Re: Filtering duplicated row with a trigger

From: "Partha Sur" <p(dot)sur(at)worldnet(dot)att(dot)net>
To: "papapep" <papapep(at)gmx(dot)net>
Cc: <pgsql-novice(at)postgresql(dot)org>
Subject: Re: Filtering duplicated row with a trigger
Date: 2003-10-07 00:27:41
Message-ID: 003b01c38c69$d624da60$3ead590c@welcome
Views: Raw Message | Whole Thread | Download mbox | Resend email
Thread:
Lists: pgsql-novice


Hello,

If you wish to "clean" a table of duplicates the following SQL will work.
It is used widely in the Oracle world - and I just tried it successfully on
my Red Hat Linux 9 PostgreSQL 7.3.2 database.

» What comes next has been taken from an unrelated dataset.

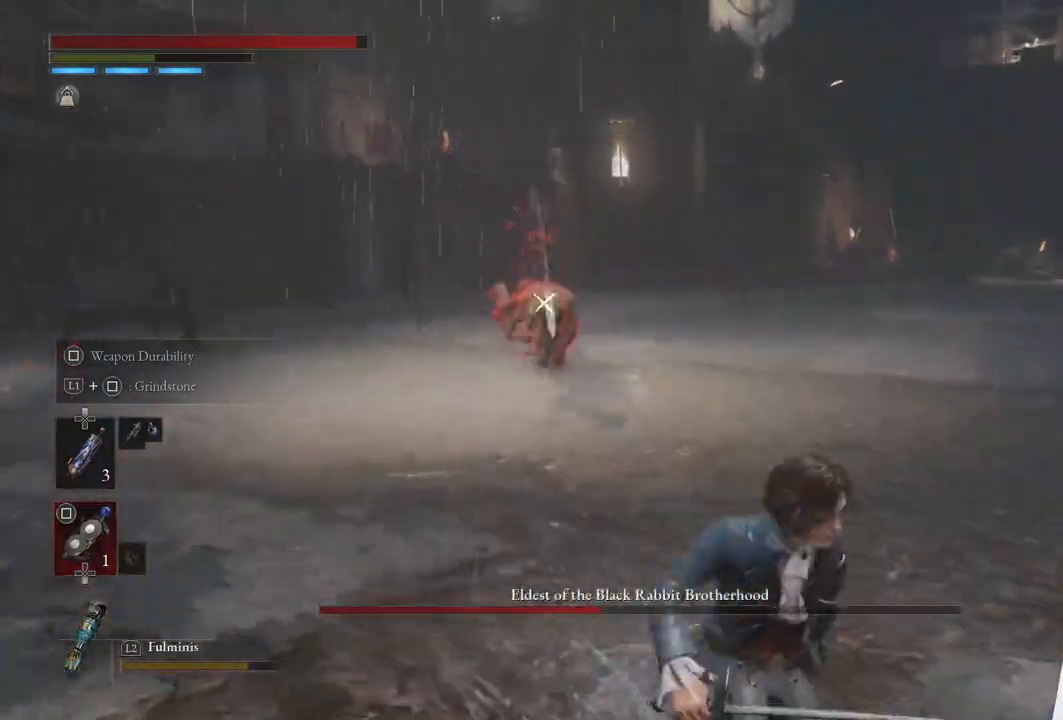
{"buttons": [], "left_stick": "right", "right_stick": "center", "events": [[500, "SQUARE", "up"]]}
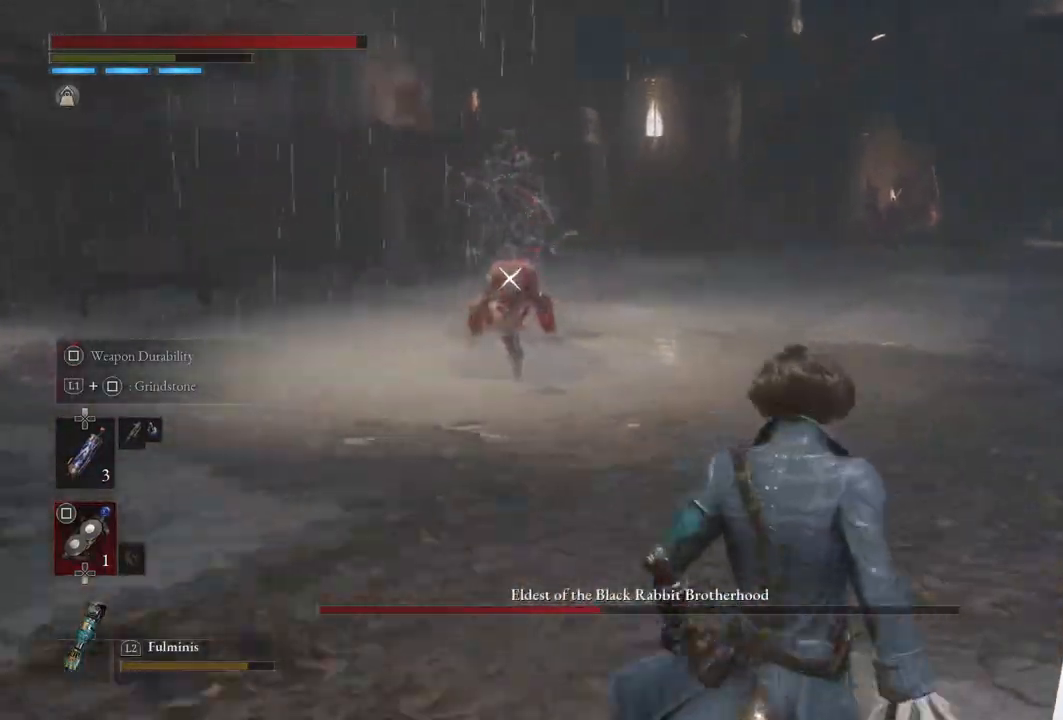
{"buttons": ["SQUARE"], "left_stick": "right", "right_stick": "center", "events": [[83, "SQUARE", "down"]]}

If you have a table T with columns C1, C2, ... Cn and C1, C2, ... Cr are
the
candidate keys for a concatenated primary key (r <= n), then if T currently
contains duplicates (obviously with with no primary key constraint defined
on it - otherwise such a table with duplicate rows could not exist) then to
remove the duplicates so that only tuples with unique candidate key values
remain (i.e. cleaned) run the following delete SQL which uses a correlated
subquery :

delete from T t1
where oid < (select max (oid)
from T t2
where t1.C1 = t2.C1
and t1.C2 = t2.C2
...
and t1.Cr = t2.Cr) ;

This is based on the fact that though rows in a table may be duplicate they
must always have unique oid numbers.

Then with the above delete statement, only the row with the maximum value
for oid for a particular set of duplicate rows (for a particular value of
C1||C2...||Cr) will remain.
In the above SQL if you use instead:

where oid > (select min (oid) ...

then only the row with the minimum value of oid will remain ...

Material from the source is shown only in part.